No deal will lead to prolonged and severe economic uncertainty, new report finds
"Leaving without a deal will have significant negative consequences for the UK economy"
No deal will not “get Brexit done” rather, it will usher in a period of prolonged uncertainty for citizens, workers and businesses, which is unlikely to be resolved anytime soon, a new report by academic think tank The UK in a Changing Europe reveals.
The report – No deal Brexit: issues, impacts and implications – written by 11 academics from a variety of disciplines including Dr Meredith Crowley, Lecturer in Economics at St John's, shows that once the UK is outside the Article 50 framework it will be far harder, and take far longer, to get a deal with the EU. All member states’ national (and some sub-national) parliaments would need to ratify any deal.

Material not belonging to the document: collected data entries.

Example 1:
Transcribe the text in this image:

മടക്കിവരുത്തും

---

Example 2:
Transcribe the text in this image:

The EU is unlikely to start negotiating a future relationship with the UK until the major issues in the Withdrawal Agreement – citizens’ rights, the divorce bill and the backstop – have been resolved. And the EU could withdraw or allow to expire any of the unilateral mitigations it has put in place, such as on road and air transport.

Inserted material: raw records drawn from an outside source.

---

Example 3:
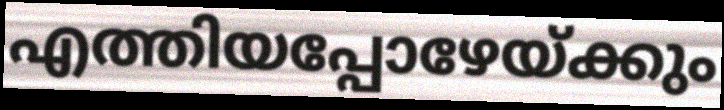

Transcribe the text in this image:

എത്തിയപ്പോഴേയ്ക്കും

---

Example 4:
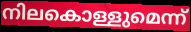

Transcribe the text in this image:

നിലകൊള്ളുമെന്ന്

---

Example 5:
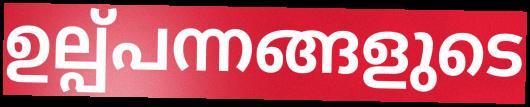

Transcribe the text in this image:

ഉല്പ്പന്നങ്ങളുടെ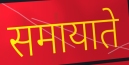
समायातेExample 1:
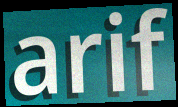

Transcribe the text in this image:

arif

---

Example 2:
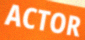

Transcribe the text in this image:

ACTOR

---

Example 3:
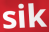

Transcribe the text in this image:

sik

While the UK’s priority will be the continued flow of goods - even if this results in loss of tax revenue - the EU has emphasised it will implement existing rules, rather than prioritise the maintenance of trade flows.

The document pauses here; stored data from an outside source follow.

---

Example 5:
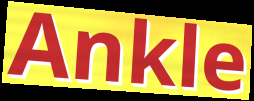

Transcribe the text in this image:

Ankle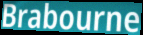
BrabourneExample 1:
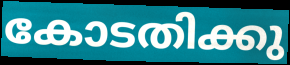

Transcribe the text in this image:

കോടതിക്കു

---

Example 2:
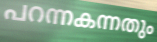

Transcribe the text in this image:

പറന്നകന്നതും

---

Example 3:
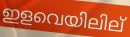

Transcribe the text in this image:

ഇളവെയിലില്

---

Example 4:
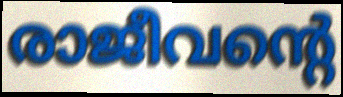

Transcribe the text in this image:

രാജീവന്റെ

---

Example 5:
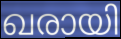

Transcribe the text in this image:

ഖരായിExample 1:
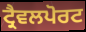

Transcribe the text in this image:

ਟ੍ਰੈਵਲਪੋਰਟ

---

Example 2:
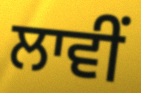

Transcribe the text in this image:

ਲਾਵੀਂ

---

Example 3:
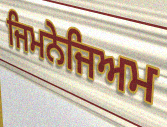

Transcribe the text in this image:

ਜਿਮਨੇਜਿਅਮ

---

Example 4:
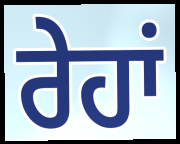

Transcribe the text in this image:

ਰੇਹਾਂ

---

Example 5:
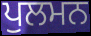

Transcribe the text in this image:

ਪੁਲਮਨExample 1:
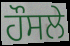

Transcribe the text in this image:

ਹੌਸਲੇ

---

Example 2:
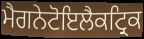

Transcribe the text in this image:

ਮੈਗਨੇਟੋਇਲੈਕਟ੍ਰਿਕ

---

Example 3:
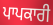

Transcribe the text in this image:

ਪਾਪਕਾਰੀ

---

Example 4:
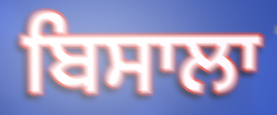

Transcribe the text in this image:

ਬਿਸਾਲਾ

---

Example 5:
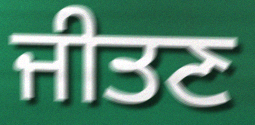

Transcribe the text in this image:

ਜੀਤਣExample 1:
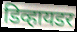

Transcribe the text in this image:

डिव्हायडर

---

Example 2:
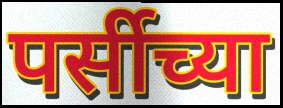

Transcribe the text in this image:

पर्सीच्या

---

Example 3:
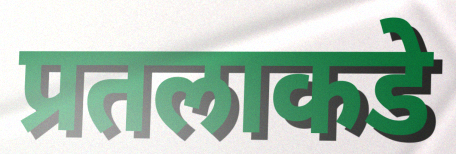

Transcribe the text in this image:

प्रतलाकडे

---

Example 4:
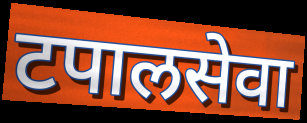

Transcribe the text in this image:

टपालसेवा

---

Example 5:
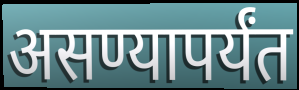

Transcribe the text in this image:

The imposition of tariff and non-tariff barriers between the UK and its largest trading partner will be a major shock to the UK economy. Beyond that, the fall in the pound – most if not all of which will be priced in well before October 31 – will push up inflation, as after the referendum, reducing real wages.
However, disruption on day one may not be as immediate and visible as earlier reports have predicted. Businesses, and government, have put in place contingency plans to mitigate against the worst effects. Therefore, the financial system will not collapse, the stock market will not crash and interest rates won’t skyrocket.
But much is unknown: how consumers might behave, how business will react, and the policy response both here and in the EU. A recession is highly probable – but its depth and severity are uncertain.
The UK economy will, however, eventually adjust to the new realities of life outside the EU. Earlier research, which analysed the long-run effects of trading with the EU on World Trade Organisation (WTO) terms, found that, after 10 years, a WTO Brexit would reduce the UK’s income per capita by between 3.5% and 8.7%.
One of the report's authors Professor Anand Menon, Professor of European Politics and Foreign Affairs at King's College London and director of The UK in a Changing Europe, said: “Clearly it is difficult to make hard and fast predictions about what the implications of no deal will be. Equally, its immediate impact might not be as severe as some people are claiming.
“What our report makes clear is that leaving without a deal will have significant negative consequences for the UK economy. Nor will it mark the end of Brexit, merely herald in the start of negotiations that promise to be significantly more difficult than those we have witnessed to date.”